7th annual Chicagoland Classic Bike Show & Swap will be held Sunday August 21st 2011 at Village CycleSport 1313 N Rand Rd in Arlington Hts, IL from 9:00AM to 2:00PM. $20 for swap spaces and $5 for show bike entry (Trophies and Ribbons awarded).

This show is well attended. Many great show bikes will be on display and huge swap area with great deals !
Food, restrooms, music and lots of fun for all !

Rumor has it Newsletter by John himself may be there ! Check out his new Middleweight Book. It's Awesome !

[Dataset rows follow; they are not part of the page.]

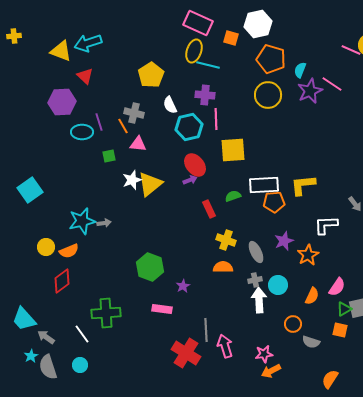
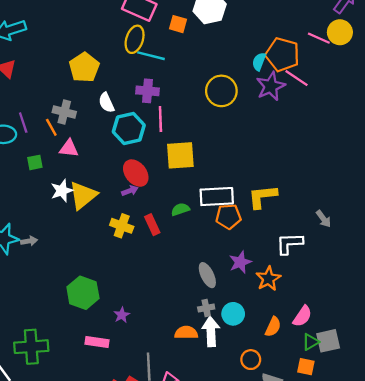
orange pentagon: (271, 59) -> (282, 55), moved
yellow cross: (226, 240) -> (122, 226), moved
orange semicircle: (223, 267) -> (186, 333), moved

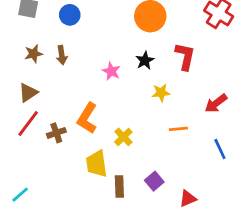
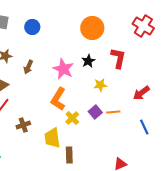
brown arrow: (62, 55) -> (28, 67), moved, turned 32
pink star: (111, 71) -> (63, 69), size x1.5
orange L-shape: (87, 118) -> (58, 99), moved
brown cross: (56, 133) -> (23, 125), moved
purple square: (154, 181) -> (95, 112), moved

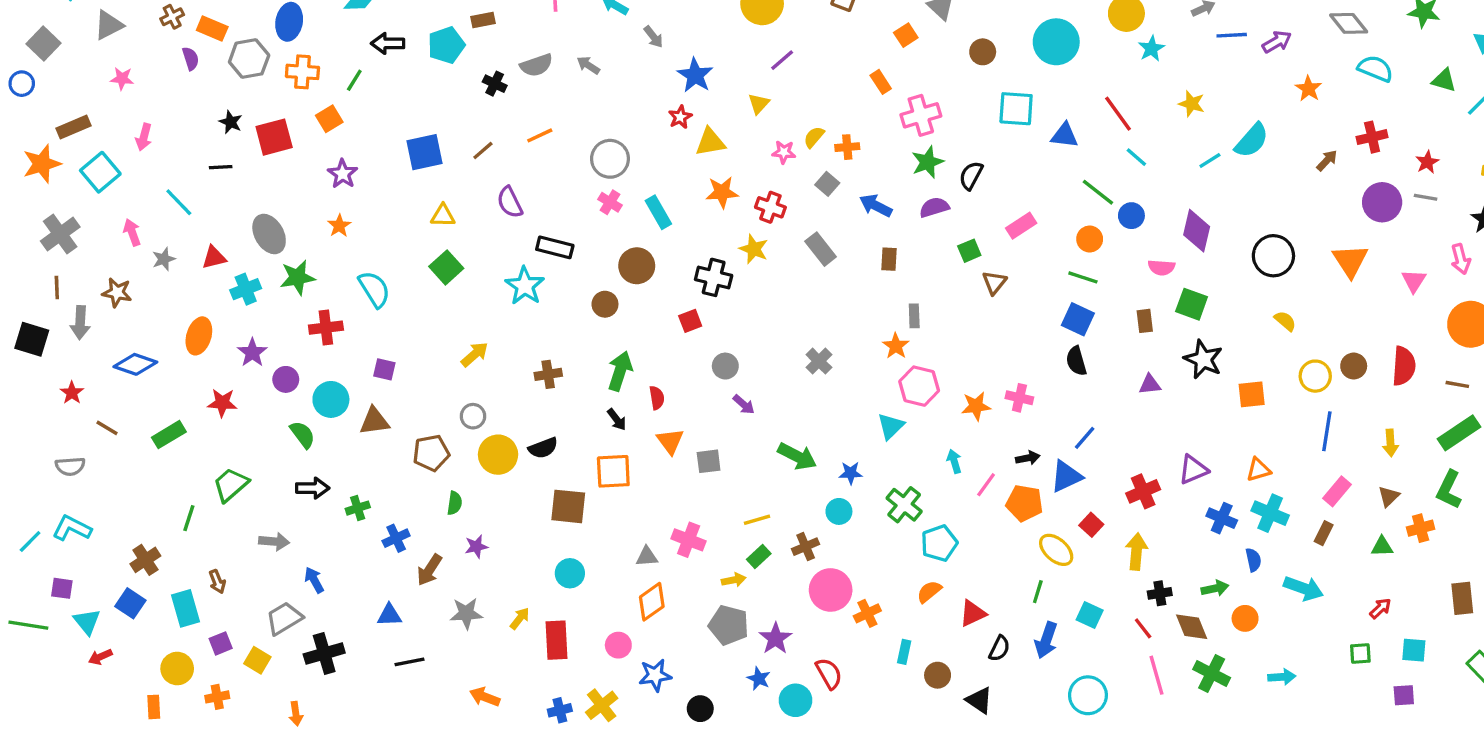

Any questions call Joe at 847-398-1650 or E-mail bikeman76@msn.com .
Hope to see you there !

Joe


----------



## WES PINCHOT (Aug 14, 2011)

The fender doctor will be there!
Wes pinchot


----------



## Oldbikes (Aug 15, 2011)

*1941 Colson Bullnose *

I will be there, with lots of smalls and my recently picked, super straight '41 Bullnose for sale!


----------



## chitown (Aug 15, 2011)

I'll be there! Nice to have one just a few miles from home. Got a lot of polishing to do in the next couple days. Sorting parts to bring too.

Chris


----------



## WES PINCHOT (Aug 31, 2011)

Good turnout, beautiful weather.
This was a great show and swap meet. 
Good turnout of vendors. 
VILLAGE CYCLE also had many bike classic bikes on display.
And there were many trophies for show bikes. 
Pictures of bikes winning awards will be in next issue of (NBJ) news letter by john.
Any one taking pictures at the meet are invited to share with CABE members on this posting.
Many thanks to Joe for having the show.
See you there next year.
Wes Pinchot
Fender Doctor


----------



## mason_man (Sep 1, 2011)

I talked to John this past saturday and got signed up to his newsletter.Looking forward to my first newsletter.Pics please. Ray


----------